Sleipner A is an offshore drilling platform in the North Sea. Such platforms are constructed on shore in two parts, a concrete base and the platform itself. These are then mated in a deep water area near shore (a fjord typically) and then floated out to the desired position in the North Sea. Thus the concrete base has a number of large buoyancy cells allowing it to float. The process of mating the platform to the base is the most critical part of this process. During mating, the concrete base is lowered, so that the support pillars are just under water, allowing the platform to be properly positioned over it. At this time, the buoyancy cells are deeper than they will ever be, and thus subject to the highest water pressure they will ever see. The cells must thus be designed with this in mind. On August 23, 1991 while the original concrete base for Sleipner A was being lowered for mating, it sprang a leak and sank, causing a seismic event registering 3.0 on the Richter Scale, and an economic loss of about 700 million dollars.

So what went wrong? It seems that the concrete base structure was designed using a well known and quite sophisticated finite element algorithm and code, and one that had been successfully employed before in this same type of application.
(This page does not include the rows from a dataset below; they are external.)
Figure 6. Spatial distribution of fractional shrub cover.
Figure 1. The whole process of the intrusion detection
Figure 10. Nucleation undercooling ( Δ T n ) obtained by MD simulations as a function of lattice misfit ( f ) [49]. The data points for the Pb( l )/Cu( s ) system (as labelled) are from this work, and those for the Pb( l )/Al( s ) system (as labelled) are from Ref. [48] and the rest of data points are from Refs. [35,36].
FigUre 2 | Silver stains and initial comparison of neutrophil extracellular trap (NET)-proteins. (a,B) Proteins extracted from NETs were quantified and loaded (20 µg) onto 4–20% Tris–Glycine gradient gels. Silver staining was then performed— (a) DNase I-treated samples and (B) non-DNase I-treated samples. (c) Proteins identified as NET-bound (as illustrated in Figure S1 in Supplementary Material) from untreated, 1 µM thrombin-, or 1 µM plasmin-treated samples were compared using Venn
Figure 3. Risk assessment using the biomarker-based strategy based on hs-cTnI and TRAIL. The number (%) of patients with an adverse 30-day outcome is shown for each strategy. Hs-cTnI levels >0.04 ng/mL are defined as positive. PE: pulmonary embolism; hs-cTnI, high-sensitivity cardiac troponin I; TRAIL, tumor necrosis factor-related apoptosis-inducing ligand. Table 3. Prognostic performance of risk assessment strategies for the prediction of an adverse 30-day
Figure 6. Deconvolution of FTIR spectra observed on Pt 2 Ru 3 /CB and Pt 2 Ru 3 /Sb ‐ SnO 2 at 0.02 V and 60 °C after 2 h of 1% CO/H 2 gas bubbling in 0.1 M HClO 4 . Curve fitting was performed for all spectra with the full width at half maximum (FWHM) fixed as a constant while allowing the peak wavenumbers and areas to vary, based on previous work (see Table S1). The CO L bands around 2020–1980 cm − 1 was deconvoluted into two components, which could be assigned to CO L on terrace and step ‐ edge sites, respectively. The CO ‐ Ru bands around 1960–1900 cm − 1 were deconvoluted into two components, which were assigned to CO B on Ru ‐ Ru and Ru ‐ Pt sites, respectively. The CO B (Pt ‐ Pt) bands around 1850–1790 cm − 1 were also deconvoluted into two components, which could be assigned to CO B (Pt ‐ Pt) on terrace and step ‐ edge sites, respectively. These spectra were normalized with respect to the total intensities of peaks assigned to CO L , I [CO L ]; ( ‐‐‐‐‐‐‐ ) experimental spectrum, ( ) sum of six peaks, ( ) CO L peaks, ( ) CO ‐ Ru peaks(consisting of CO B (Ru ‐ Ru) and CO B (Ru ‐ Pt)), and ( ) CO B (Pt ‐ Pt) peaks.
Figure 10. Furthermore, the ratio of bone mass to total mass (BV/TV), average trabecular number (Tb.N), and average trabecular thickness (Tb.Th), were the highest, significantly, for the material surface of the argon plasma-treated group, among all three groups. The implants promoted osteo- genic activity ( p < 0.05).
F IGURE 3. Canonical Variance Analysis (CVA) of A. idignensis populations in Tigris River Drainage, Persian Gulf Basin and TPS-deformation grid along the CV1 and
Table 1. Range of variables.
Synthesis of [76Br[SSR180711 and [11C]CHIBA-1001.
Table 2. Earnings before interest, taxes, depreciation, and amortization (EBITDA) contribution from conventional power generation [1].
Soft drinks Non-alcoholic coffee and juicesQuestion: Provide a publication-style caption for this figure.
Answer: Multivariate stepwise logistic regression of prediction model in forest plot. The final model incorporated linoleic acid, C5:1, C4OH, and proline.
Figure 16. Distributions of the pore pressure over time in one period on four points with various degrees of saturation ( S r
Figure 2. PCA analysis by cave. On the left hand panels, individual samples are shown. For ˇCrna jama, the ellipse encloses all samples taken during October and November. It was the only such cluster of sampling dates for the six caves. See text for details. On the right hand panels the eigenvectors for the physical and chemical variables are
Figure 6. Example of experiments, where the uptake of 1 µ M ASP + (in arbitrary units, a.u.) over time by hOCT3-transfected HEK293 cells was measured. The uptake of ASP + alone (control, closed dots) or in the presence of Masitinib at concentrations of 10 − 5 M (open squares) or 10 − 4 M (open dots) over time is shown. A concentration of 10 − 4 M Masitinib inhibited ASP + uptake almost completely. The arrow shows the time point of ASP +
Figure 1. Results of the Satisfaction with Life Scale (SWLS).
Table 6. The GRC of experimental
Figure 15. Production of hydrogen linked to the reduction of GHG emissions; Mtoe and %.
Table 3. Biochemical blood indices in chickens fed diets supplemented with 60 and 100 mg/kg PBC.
There was great trust placed in this particular algorithm and code, and a sophisticated design was produced. Later investigation, using a different finite element algorithm, showed however that the algorithm used initially made a poor finite element approximation of a critical area in the cluster of cells, resulting in an underestimate of stresses by about 50% and a design in which the cell walls were too thin in critical places.

After the original base sank, the operator was faced with an economic loss of production of about a million dollars a day. And they no longer trusted the computer analysis. So what could they do to get this project moving? What they did was to make a decision "to proceed with the design using precomputer sliderule era techniques" [8]. The resulting design was not as sophisticated as the first, and reportedly somewhat more costly to build, but it did not sink. One of the investigative reports later concluded with a simple lesson [8], namely that "relatively simple hand calculations ... should always be done, both to check the computer results and to improve the engineers' understanding of the critical design issues." This is a point that many of us make in teaching the senior design class in which students may make extensive use of simulation packages. However, in my experience this is a point that does not take easily with students and has to be repeatedly pounded in.

These two examples suggest that, without good algorithms and software, putting too much trust in computing power may be downright dangerous. Perhaps more importantly, these examples show we must always keep in mind that, no matter how powerful the computer or sophisticated the software, results must be viewed with sound engineering judgement.